→ Instructions for the task
Take the line containing "comes in the" and all lines after it, through the end of the material, and repeat them exactly, pictures left out.

→ Records shown
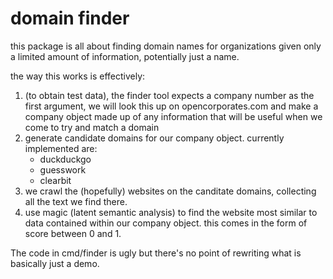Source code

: # domain finder
this package is all about finding domain names for organizations given only a limited amount of information, potentially 
just a name.

the way this works is effectively:
1. (to obtain test data), the finder tool expects a company number as the first argument, we will look this up on opencorporates.com 
   and make a company object made up of any information that will be useful when we come to try and match a domain
2. generate candidate domains for our company object. currently implemented are:
    * duckduckgo
    * guesswork
    * clearbit
3. we crawl the (hopefully) websites on the canditate domains, collecting all the text we find there.
4. use magic (latent semantic analysis) to find the website most similar to data contained within our company object.  this 
   comes in the form of score between 0 and 1.
   
The code in cmd/finder is ugly but there's no point of rewriting what is basically just a demo.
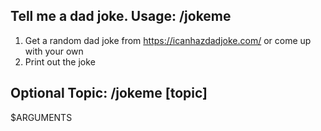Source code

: ## Tell me a dad joke. Usage: /jokeme

1. Get a random dad joke from https://icanhazdadjoke.com/ or come up with your own
2. Print out the joke

## Optional Topic: /jokeme [topic]

$ARGUMENTS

→ Written response
   comes in the form of score between 0 and 1.
   
The code in cmd/finder is ugly but there's no point of rewriting what is basically just a demo.
Source code

: ## Tell me a dad joke. Usage: /jokeme

1. Get a random dad joke from https://icanhazdadjoke.com/ or come up with your own
2. Print out the joke

## Optional Topic: /jokeme [topic]

$ARGUMENTS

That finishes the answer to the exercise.